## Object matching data
▽
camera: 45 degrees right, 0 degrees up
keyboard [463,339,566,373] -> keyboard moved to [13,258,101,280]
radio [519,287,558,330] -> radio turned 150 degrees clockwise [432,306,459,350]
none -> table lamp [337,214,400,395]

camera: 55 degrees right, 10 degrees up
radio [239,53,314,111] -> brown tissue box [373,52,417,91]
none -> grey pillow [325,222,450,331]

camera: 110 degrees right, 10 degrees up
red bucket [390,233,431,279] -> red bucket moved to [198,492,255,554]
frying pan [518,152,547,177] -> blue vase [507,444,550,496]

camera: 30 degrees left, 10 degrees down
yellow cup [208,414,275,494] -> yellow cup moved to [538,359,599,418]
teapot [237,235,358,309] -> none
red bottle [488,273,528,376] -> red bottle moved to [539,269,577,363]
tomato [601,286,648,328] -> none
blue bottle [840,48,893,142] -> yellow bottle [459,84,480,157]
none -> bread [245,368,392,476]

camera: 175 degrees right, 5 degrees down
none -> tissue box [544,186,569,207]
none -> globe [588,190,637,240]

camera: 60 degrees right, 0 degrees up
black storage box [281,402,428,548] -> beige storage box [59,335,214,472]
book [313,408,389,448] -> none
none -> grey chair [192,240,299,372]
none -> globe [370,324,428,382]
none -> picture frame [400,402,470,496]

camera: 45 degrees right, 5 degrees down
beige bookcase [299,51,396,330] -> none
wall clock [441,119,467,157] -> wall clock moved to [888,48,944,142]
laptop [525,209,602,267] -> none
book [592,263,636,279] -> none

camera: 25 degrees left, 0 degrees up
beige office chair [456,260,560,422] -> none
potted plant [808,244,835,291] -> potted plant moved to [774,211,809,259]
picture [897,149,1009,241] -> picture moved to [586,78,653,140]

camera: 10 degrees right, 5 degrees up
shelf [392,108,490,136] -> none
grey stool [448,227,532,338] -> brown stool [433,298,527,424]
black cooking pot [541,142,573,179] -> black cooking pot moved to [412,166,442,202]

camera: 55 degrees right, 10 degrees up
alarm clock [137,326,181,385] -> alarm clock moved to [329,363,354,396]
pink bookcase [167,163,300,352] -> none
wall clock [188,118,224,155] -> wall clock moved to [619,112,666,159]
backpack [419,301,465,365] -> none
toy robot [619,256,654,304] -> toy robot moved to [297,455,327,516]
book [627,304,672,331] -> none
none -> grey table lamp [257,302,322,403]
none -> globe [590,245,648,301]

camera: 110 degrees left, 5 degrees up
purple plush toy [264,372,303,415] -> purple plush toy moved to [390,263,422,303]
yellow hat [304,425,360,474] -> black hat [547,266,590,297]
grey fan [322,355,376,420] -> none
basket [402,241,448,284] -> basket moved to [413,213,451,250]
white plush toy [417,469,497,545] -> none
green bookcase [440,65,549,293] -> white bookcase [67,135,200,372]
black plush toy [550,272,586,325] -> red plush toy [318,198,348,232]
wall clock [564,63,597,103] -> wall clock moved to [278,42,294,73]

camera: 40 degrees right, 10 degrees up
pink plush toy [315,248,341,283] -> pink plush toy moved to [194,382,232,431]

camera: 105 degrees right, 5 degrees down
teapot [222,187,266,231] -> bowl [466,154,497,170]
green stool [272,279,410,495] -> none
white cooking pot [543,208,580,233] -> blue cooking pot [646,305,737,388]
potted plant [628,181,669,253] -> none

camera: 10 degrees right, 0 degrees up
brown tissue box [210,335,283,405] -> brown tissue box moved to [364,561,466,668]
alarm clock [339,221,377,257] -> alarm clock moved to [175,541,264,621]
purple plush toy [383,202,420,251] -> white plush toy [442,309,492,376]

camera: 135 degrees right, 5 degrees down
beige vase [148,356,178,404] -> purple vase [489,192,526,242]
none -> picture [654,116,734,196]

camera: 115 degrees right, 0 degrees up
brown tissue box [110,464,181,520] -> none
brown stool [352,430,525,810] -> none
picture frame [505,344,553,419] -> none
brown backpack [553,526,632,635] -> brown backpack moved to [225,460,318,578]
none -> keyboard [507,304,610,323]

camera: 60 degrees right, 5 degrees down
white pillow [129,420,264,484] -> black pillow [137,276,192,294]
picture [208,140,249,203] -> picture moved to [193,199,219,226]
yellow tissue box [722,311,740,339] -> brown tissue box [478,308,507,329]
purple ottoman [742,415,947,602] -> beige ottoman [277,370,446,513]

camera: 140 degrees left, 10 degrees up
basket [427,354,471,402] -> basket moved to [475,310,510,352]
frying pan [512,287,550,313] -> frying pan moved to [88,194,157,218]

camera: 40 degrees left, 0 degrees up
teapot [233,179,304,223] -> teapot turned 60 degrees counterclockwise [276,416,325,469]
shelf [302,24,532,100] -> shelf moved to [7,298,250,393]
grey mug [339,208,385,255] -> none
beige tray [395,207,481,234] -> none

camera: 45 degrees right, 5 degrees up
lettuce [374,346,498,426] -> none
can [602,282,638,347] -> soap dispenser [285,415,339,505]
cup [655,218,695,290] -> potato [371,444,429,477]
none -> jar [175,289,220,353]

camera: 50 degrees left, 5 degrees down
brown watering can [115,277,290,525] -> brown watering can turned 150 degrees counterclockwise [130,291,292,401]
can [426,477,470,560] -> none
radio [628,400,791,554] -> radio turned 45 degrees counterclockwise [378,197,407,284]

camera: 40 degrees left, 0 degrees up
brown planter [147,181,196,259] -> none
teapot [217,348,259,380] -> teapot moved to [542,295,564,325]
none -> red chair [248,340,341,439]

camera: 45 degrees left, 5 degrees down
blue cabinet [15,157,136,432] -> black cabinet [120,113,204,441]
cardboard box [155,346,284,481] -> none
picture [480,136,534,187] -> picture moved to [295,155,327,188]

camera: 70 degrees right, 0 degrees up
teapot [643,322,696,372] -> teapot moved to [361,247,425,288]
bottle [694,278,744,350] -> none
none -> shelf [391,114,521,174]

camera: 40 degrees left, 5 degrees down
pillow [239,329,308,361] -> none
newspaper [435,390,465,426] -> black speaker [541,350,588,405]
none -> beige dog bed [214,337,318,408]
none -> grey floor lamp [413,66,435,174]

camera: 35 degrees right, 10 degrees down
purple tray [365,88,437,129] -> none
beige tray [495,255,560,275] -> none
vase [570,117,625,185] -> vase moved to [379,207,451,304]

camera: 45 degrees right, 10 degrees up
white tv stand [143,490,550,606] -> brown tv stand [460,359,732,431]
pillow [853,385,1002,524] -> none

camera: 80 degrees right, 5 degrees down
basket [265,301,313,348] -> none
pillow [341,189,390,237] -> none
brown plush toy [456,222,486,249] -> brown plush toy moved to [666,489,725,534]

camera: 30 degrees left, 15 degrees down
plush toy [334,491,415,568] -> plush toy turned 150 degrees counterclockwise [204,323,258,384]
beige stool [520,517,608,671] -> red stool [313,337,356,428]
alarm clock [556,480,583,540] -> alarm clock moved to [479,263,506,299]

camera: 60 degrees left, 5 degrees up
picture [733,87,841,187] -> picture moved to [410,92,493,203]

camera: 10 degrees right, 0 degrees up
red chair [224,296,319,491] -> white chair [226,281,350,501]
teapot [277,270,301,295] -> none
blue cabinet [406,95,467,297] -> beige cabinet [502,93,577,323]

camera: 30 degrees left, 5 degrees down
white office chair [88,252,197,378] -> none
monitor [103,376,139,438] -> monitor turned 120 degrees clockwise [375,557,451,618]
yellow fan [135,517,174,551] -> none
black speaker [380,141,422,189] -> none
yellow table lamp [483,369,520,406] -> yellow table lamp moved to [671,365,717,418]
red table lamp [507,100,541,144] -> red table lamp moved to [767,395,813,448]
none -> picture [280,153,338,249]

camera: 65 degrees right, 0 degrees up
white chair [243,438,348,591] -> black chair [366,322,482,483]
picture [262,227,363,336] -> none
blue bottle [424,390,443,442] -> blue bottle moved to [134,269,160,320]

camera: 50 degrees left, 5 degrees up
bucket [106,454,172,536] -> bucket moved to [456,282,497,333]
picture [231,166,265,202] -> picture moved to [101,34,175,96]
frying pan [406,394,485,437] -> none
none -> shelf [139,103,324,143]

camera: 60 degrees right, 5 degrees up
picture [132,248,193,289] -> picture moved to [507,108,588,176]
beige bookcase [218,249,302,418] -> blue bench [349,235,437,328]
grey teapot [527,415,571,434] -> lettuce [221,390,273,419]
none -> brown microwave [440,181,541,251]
△
## Required work
Only lines of the data holding the word "grey" go in the answer. Please copy each of them.

## Result of the task
none -> grey pillow [325,222,450,331]
none -> grey chair [192,240,299,372]
grey stool [448,227,532,338] -> brown stool [433,298,527,424]
none -> grey table lamp [257,302,322,403]
grey fan [322,355,376,420] -> none
grey mug [339,208,385,255] -> none
none -> grey floor lamp [413,66,435,174]
grey teapot [527,415,571,434] -> lettuce [221,390,273,419]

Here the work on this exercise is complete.